Untapped markets are feeding grounds for start-ups who want to cut their way in, and they pay no attention to the established rules. The size, position and drive of start-ups allows them to compress their innovation cycles significantly and jump the gun. While they may not have the brand power, or even hit the same quality level as an established supplier, they are holistically based around the product functionality being superior to what is currently available.
This ability to bring functionally superior products to market and do so faster than the established brands is a combination which results in aggressive value creation.
It may not be long before we see smaller companies encroach on the market share of the established manufacturers with superior products. This will ensure a tougher fight, with more investment needed to compete. If those companies with a stake in the market wish to retain it, and allow it to grow, they may have to think about getting their new products out the door sooner rather than later.
IoT will continue to grow, with implications
Whether you believe in the power of a world of interconnection, or you’re a dissenter who believes that a toaster should not be dating a fridge, there is no escape. If not already abundantly clear, the Internet of Things is upon us.
According to IoT analytics, in 2016 there were more than 4.7 billion items which had a connection to the internet. This is predicted to increase dramatically; 11.6 billion by 2021 and upwards of 21 billion by the year of 2025.
This should not be inherently worrying, or necessarily celebrated. It could simply be a sign of where we are headed; everything connected in pursuit of maximum comfort, effortlessness and efficiency.
What to expect as the rise of the planet of the objects continues:
1. Your personal security will become fragile… and then rock solid.
By nature, the more objects you have connected to your personal network, the more chances there are for no-gooders to find an open window that could be used to gain access to your network. This is obviously very bad, as this may allow an attacker to access the personal information they need to get into your bank accounts and create all kinds of inconveniences for you.

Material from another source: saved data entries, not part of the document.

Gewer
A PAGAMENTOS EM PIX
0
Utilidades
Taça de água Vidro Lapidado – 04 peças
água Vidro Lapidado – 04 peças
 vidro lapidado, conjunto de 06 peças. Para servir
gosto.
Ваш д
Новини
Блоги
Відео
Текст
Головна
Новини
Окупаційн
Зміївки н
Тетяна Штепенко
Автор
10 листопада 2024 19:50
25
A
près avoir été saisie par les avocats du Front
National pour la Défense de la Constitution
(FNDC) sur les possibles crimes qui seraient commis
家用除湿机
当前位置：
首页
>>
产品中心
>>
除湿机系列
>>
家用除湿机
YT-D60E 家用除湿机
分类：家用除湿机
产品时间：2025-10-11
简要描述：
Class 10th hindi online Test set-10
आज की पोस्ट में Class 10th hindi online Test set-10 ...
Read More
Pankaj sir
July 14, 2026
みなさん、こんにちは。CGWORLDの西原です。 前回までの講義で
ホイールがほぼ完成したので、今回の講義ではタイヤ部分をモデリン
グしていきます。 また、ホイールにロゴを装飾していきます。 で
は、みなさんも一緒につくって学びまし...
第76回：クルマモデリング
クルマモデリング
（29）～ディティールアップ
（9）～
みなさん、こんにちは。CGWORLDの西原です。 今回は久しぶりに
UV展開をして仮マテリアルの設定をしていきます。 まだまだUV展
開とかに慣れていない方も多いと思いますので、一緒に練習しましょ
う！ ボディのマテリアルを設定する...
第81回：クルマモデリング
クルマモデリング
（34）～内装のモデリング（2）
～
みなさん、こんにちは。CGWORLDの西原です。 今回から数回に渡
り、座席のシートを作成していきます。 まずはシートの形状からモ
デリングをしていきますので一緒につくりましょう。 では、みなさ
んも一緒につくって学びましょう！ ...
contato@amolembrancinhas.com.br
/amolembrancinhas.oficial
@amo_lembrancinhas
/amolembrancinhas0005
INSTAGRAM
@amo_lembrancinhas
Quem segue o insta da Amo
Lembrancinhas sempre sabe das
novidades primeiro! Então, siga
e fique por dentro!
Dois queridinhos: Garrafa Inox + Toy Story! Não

The good news is that privacy and personal security is a matter that government and international regulators take very seriously. Therefore, it’s likely that the internet of things will be governed by legislation and increased regulatory activity.
This is likely to be a positive step, where you get more control over how your data is accessed. You can already see these kinds of measures cropping up across the web, in the new wave of pop-ups swarming the front pages of websites. ‘How we handle your data’ etc.
This increased regulation will more than likely to keep you protected; however, will it also cripple the ability of your shiny new IoT devices to function?
2. Artificial Intelligence will improve.
As the number of connected devices available on the market increases, naturally, so will the competition to win your purchase.
One of the best ways to succeed, is to make your product superior to the competition. By fueling the development of superior AI and improved machine learning, these devices will become more convenient, useful and holistically better at fulfilling our requirements and completing tasks for us.
So, we’ll have at least five years of tranquility before the machines realise they’re better off without us.
3. 5G will appear sooner than you think, with 6G not too far behind.
Just as the competition to win your purchase will drive the development of better AI, our continuing wish to connect our devices to the internet will drive the development of the 5G network.
We want to connect more devices than ever before, and we always want that connection to be faster. The demand for the 5G network will only increase as we continue to see the number of IoT devices rise. Once we have it, it’s more than likely we’ll connect more devices and then we’ll want a faster network… you can see where this is going.